*What you are asked to do*
Take each line of the material that includes "tipos" and copy it.

*Data*
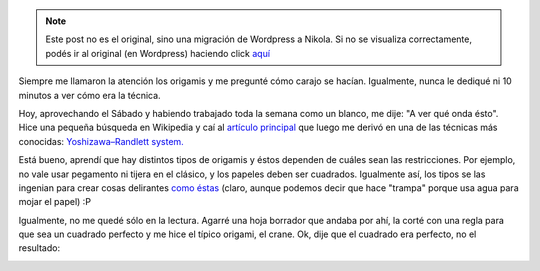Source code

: .. link:
.. description:
.. tags: arte, origami
.. date: 2012/11/24 21:59:49
.. title: Origami
.. slug: origami


.. note::

   Este post no es el original, sino una migración de Wordpress a
   Nikola. Si no se visualiza correctamente, podés ir al original (en
   Wordpress) haciendo click aquí_

.. _aquí: http://humitos.wordpress.com/2012/11/24/origami/


Siempre me llamaron la atención los origamis y me pregunté cómo carajo
se hacían. Igualmente, nunca le dediqué ni 10 minutos a ver cómo era la
técnica.

Hoy, aprovechando el Sábado y habiendo trabajado toda la semana como un
blanco, me dije: "A ver qué onda ésto". Hice una pequeña búsqueda en
Wikipedia y caí al `artículo
principal <https://en.wikipedia.org/wiki/Origami>`__ que luego me derivó
en una de las técnicas más conocidas: `Yoshizawa–Randlett
system. <https://en.wikipedia.org/wiki/Yoshizawa%E2%80%93Randlett_system>`__

Está bueno, aprendí que hay distintos tipos de origamis y éstos dependen
de cuáles sean las restricciones. Por ejemplo, no vale usar pegamento ni
tijera en el clásico, y los papeles deben ser cuadrados. Igualmente así,
los tipos se las ingenian para crear cosas delirantes `como
éstas <https://en.wikipedia.org/wiki/Wet-folding>`__ (claro, aunque
podemos decir que hace "trampa" porque usa agua para mojar el papel) :P

Igualmente, no me quedé sólo en la lectura. Agarré una hoja borrador que
andaba por ahí, la corté con una regla para que sea un cuadrado perfecto
y me hice el típico origami, el crane. Ok, dije que el cuadrado era
perfecto, no el resultado:

|image0|

.. |image0| image:: http://humitos.files.wordpress.com/2012/11/dsc_6414.jpg
   :target: http://humitos.files.wordpress.com/2012/11/dsc_6414.jpg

*Answer box*
Está bueno, aprendí que hay distintos tipos de origamis y éstos dependen
los tipos se las ingenian para crear cosas delirantes `como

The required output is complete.